祭りの費用は「遅れたお詫び」と全て星也が出してくれるらしい。
伏黒と津美紀が「申し訳ないです」と首を振ったが、ここは星也が押し切る。
星良は詞織と「ありがと」とすぐに受け入れた。
星也がそうしたいと言っているのだ。浴衣と併せてありがたく受け取っておこう。
腹ごしらえを終え、星良たちは屋台に戻った。
さすがに人が多く、すれ違うたびに人と肩がぶつかってしまう。
「詞織、こっち来い」
「ありがとう、メグ」
パシッと伏黒が詞織の手を掴んだ。それを見て、「恵、合格よ」と星良は内心で拍手をする。
それに比べて……。
「津美紀、はぐれないように僕の浴衣を掴んでて」
「は、はい」
浴衣の裾を掴ませる星也に、思わずため息を吐きたくなる。
……星也、あなたはもう少し頑張りましょ。
星良の目的は星也も一緒に夏祭りに行くことだが、目標はこの不器用な弟妹たちの恋を少しでも進展させることだ。
「あぁ、あたしも七海さんとお祭りに行きたいなぁ」
ガリッと買ってもらったりんご飴を齧る。
いや、待て。
祭りはこれだけではない。

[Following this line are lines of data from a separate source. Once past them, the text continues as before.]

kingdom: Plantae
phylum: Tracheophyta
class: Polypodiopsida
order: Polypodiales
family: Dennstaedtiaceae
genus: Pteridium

むしろ始まったばかりだ。
これが終わってもまだ、河川敷の祭りも神社の祭りも残っている。彼も一級術師として忙しいだろうが、誘えば少しくらい時間を作ってもらえるかも……?
よし、帰ったら連絡してみよう。
ふふ、と弾んだ声で笑い、星良は後ろから弟たちを見つめた。